We hold that the proceedings contemplated in Section 112 of Act 496 are intended to grant relief to parties whose title to the property that is covered by a certificate of title is clearly established, as in the case of the appellees in the present case. It is not enough that the petition of a party for relief under said Section 112 is opposed for one reason or another. The opposition must be serious enough as to place in grave doubt the title over the registered property of the person who seeks relief under that section. Otherwise, the efficacy of the remedy contemplated in this Section 112 would be frustrated by the filing of any protest or claim, more or less baseless, which is intended merely to harass or prejudice the movant. What should matter is not the allegations in the opposition to the motion filed in court under Section 112 but the real nature of the title of the movant over the registered property as found by the court after hearing, of which the parties had been duly notified.

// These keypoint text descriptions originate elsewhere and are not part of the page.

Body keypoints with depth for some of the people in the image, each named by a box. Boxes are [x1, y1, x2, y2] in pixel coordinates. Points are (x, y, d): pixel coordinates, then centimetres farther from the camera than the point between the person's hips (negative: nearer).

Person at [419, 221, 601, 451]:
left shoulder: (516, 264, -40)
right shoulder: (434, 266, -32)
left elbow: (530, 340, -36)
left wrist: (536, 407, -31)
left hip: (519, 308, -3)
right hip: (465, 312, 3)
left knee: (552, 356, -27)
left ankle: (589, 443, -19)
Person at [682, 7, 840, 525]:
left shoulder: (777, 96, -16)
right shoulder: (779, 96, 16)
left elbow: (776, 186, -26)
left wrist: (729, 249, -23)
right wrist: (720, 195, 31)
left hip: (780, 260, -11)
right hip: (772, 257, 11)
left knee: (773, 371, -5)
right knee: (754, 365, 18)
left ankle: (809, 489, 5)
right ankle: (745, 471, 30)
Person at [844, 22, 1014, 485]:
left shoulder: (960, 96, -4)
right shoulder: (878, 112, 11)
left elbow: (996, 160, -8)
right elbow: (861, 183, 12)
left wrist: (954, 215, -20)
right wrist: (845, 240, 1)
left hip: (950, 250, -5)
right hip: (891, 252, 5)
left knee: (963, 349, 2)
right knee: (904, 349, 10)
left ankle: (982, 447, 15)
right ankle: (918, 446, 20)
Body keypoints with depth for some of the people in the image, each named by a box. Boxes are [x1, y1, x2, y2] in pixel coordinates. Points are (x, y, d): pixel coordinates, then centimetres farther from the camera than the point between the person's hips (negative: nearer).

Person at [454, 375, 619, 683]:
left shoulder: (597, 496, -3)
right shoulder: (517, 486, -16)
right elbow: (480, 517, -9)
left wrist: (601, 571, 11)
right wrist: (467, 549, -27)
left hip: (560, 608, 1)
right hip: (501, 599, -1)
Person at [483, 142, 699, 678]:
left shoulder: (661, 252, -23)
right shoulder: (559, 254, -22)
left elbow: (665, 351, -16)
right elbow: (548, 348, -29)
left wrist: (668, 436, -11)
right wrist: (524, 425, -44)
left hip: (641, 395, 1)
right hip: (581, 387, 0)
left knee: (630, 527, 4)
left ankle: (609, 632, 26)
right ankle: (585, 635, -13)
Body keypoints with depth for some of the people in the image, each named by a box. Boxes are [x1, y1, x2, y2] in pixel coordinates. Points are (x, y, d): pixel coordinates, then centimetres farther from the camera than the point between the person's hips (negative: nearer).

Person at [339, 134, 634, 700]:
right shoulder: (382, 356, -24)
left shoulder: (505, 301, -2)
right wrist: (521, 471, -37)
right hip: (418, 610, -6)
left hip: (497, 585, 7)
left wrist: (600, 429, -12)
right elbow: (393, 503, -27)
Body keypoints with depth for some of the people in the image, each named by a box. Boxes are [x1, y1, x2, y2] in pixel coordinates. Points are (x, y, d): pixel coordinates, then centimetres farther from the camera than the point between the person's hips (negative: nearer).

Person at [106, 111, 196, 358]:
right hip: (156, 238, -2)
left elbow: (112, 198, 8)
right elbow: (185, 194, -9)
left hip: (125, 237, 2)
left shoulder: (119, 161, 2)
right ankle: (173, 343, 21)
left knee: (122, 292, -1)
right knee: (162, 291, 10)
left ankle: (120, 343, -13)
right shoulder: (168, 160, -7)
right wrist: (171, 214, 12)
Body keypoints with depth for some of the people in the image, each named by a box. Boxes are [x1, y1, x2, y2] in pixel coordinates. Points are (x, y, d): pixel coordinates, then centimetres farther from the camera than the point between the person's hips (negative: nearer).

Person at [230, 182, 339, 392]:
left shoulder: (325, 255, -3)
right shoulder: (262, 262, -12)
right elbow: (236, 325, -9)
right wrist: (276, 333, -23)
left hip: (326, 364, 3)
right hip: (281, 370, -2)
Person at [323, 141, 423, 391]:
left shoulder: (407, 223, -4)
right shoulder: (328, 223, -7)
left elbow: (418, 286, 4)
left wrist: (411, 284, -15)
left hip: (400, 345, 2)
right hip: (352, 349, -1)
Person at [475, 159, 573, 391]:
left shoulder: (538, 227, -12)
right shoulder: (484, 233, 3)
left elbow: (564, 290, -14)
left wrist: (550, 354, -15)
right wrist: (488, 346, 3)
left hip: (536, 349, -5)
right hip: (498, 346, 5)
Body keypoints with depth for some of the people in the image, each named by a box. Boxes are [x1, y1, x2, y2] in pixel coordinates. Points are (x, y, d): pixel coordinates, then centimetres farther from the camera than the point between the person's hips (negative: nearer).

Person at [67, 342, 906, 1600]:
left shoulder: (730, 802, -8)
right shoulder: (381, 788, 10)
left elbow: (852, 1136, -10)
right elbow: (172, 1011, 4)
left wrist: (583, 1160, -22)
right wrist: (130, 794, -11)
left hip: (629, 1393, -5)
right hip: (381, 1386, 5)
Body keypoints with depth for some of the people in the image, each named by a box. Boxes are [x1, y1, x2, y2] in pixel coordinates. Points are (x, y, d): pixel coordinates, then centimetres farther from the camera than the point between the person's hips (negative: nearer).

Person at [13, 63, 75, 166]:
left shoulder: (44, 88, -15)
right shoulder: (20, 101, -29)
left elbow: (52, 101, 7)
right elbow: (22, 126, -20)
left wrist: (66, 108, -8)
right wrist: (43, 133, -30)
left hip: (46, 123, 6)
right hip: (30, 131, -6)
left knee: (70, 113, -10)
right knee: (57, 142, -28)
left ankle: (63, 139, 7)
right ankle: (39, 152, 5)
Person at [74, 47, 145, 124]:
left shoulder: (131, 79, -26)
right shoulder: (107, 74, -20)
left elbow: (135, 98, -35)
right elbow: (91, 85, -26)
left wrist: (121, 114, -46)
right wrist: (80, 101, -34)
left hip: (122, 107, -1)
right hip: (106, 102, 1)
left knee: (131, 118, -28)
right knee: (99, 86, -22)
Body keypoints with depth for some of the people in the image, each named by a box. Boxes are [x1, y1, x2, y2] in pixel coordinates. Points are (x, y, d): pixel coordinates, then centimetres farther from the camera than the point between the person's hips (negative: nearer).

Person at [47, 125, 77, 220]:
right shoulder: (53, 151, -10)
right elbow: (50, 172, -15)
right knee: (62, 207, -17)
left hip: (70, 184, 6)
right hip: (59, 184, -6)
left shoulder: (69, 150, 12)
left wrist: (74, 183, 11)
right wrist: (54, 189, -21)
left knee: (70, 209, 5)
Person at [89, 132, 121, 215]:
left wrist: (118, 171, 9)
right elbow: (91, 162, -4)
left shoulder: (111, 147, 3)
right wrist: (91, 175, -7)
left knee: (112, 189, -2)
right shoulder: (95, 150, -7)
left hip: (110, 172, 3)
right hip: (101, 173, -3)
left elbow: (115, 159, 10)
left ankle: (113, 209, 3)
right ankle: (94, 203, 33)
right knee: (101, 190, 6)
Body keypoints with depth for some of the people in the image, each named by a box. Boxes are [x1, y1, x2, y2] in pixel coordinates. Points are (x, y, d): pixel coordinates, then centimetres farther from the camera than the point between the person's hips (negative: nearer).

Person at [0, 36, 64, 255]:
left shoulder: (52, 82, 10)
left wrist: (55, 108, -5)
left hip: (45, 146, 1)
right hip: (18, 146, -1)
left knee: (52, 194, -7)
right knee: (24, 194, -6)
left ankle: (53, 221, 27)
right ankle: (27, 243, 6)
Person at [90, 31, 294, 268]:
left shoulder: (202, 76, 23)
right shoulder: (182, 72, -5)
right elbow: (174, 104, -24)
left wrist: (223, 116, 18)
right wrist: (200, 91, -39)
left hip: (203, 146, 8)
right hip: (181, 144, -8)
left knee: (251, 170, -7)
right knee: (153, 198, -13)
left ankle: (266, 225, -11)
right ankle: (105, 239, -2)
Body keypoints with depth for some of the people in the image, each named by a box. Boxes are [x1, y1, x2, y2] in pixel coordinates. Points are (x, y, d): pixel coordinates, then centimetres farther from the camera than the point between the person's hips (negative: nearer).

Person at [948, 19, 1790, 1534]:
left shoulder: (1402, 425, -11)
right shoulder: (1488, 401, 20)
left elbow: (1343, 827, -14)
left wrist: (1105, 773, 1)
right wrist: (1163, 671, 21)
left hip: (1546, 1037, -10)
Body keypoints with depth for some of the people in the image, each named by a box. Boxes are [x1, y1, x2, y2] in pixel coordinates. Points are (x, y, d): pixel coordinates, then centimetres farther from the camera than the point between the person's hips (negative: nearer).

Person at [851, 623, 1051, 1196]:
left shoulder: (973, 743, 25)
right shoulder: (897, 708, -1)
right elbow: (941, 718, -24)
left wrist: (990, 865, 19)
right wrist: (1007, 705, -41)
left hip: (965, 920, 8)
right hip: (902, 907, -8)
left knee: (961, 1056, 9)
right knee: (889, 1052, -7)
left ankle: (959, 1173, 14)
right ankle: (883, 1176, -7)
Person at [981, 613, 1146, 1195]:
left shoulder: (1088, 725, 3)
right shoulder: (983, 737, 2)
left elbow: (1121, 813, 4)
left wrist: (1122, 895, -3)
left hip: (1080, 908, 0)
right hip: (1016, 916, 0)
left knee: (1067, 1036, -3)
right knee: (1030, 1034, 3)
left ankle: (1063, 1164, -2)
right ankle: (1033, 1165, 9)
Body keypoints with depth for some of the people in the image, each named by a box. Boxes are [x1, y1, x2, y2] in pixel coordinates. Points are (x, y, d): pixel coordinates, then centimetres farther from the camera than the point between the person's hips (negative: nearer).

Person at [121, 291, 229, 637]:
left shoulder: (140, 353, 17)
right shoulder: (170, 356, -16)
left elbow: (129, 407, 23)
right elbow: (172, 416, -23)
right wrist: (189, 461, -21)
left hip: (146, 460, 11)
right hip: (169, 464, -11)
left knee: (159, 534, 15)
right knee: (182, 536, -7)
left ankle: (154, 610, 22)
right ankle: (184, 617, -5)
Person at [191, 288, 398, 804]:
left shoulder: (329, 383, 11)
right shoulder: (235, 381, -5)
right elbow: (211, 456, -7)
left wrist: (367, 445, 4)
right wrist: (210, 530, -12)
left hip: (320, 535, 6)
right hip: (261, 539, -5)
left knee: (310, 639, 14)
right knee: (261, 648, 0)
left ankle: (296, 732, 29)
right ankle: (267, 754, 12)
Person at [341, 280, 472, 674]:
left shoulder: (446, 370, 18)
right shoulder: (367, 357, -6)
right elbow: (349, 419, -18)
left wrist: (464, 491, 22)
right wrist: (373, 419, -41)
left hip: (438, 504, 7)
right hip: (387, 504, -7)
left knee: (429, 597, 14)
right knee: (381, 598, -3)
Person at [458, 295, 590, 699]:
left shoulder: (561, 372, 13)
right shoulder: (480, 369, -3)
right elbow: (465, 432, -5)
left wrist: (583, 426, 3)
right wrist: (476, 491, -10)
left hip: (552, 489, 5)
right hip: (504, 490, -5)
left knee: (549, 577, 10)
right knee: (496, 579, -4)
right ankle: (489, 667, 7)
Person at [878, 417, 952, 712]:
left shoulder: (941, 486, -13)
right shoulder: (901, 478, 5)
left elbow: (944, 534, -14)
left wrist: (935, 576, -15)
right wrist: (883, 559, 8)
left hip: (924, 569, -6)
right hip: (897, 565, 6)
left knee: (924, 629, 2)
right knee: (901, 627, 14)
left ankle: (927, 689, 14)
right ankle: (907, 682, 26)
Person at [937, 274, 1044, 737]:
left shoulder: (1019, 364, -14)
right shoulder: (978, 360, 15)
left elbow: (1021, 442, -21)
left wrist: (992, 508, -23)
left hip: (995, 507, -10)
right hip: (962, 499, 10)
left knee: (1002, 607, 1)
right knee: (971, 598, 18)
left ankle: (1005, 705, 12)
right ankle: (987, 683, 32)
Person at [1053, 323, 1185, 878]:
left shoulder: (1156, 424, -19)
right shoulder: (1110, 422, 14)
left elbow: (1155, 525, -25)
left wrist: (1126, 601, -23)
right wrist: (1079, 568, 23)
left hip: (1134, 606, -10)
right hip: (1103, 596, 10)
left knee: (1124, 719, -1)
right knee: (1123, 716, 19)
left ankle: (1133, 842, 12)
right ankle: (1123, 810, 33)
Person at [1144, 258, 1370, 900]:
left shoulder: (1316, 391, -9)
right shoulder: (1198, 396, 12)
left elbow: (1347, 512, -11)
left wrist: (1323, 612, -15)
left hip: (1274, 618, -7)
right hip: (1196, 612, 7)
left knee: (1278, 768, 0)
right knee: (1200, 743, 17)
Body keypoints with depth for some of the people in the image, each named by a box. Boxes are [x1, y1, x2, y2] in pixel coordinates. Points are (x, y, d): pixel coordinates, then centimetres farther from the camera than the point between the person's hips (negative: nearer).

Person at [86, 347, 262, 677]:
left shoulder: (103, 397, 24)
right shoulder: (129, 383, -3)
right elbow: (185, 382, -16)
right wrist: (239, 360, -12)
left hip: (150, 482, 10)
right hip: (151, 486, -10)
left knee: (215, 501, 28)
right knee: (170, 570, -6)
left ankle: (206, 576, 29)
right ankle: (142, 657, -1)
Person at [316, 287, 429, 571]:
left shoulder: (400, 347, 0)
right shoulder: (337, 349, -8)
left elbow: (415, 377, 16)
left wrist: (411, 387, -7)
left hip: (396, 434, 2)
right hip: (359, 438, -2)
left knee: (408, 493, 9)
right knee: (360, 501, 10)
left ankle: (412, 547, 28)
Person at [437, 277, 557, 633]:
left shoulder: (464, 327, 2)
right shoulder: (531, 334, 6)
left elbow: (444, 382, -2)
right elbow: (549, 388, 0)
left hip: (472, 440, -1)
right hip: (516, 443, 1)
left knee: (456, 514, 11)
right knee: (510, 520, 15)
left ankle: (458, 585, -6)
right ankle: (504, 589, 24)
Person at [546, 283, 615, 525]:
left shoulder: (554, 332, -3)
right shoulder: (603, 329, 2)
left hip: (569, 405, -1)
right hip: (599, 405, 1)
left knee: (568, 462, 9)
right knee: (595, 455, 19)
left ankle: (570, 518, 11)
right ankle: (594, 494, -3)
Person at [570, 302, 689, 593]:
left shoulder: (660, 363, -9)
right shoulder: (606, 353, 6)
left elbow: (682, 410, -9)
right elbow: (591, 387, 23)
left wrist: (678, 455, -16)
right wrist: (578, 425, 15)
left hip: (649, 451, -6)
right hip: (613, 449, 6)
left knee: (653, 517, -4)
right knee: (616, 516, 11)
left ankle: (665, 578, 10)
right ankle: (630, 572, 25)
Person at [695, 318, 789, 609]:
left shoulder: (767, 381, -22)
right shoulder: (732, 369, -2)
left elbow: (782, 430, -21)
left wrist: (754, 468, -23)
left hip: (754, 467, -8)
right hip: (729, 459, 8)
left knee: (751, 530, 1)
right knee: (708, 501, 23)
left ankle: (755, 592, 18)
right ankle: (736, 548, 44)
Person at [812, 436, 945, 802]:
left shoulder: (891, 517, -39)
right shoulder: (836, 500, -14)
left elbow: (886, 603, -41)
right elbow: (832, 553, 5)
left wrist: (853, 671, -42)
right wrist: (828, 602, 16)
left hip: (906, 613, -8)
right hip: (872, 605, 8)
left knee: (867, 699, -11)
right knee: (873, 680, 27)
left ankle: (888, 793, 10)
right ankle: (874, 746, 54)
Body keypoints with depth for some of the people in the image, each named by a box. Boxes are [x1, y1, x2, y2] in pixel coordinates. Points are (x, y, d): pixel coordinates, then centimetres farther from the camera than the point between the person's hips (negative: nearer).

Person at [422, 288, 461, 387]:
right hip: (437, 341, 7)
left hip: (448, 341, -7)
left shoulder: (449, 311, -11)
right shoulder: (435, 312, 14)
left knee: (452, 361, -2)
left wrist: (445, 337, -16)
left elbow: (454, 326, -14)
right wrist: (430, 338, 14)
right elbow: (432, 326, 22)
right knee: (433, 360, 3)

This Court has ruled that in proceedings under Section 112 of Act 496 the Court of First Instance, acting as a registration court, may hear evidence and decide controversial matters with a view to determining whether the person seeking relief under this section is entitled to the relief or not. Thus in the case of Concepcion H. Luna, et al. vs. Pedro P. Santos, et al., 102 Phil. 588, this Court held:

"In trying to assail the jurisdiction of the lower court, appellants stand on the premise that the petition for the cancellation of T. C. T. No. 657 issued in the name of Mons. Ariola was pursuant to the provisions of Section 112 of the Land Registration Act and filed with the Court of First Instance of Sorsogon in its capacity as a Land Registration Court. Thus they argued, it being a court of limited jurisdiction, it can not take cognizance of the question of the validity or invalidity of a document for it has to be resolved by a court exercising general jurisdiction. Appellants, however, forget that they were the ones who raised the legality of the transfers of the certificates on the basis of paid instrument (Exh. 1) and even if said question had to be resolved by the lower court as a Land Registration Court, under the principle laid down by Us in the case of Government of the P. I. vs. Serafica, 61 Phil. 93, and reiterated in the case of Caoibes vs. Sison, 102 Phil., 19 promulgated September 27, 1957, We find no reason to declare the Land Registration Courts, that are at the same time of First Instance and of general jurisdiction could not have, at for the take of expediency, entertained and disposed of the question of the validity or invalidity of the instrument referred to (Exh. 1)" (Italics is supplied).

In the case now at bar, what the lower court did was not to decide on any question affecting the ownership of Lot No. 1563 that was covered by Original Certificate of Title No. O-1738. We said that the ownership of lot No. 1563 had been consolidated in favor of Julian Villabona pursuant to the contract of sale with right of repurchase that was recorded in said original certificate of title, by operation of law. What the lower count did was simply to give effect to the lien that was recorded in the certificate of title which, by operation of law, had vested title on the appellees.

The contention of the appellant, that the right of action of the appellees based on the contract of sale with right of repurchase executed on August 10, 1931 was barred by the statute of limitations, has no merit. As We have said, that sale with right of repurchase was recorded in Original Certificate of Title No. O-1738 and under Section 112 of Act 496 appellees herein, who are persons in interest, may at any time petition the court to grant relief based on the right that is recorded in the certificate of title.

WHEREFORE, the orders of the lower court of December 20, 1960, and July 25, 1961, appealed from, are affirmed, with costs against the appellant.

Bengzon, C. J., Bautista Angelo, Reyes, J.B.L., Barrera, Dizon, Regala, Makalintal and Bengzon, J.P., JJ., concur.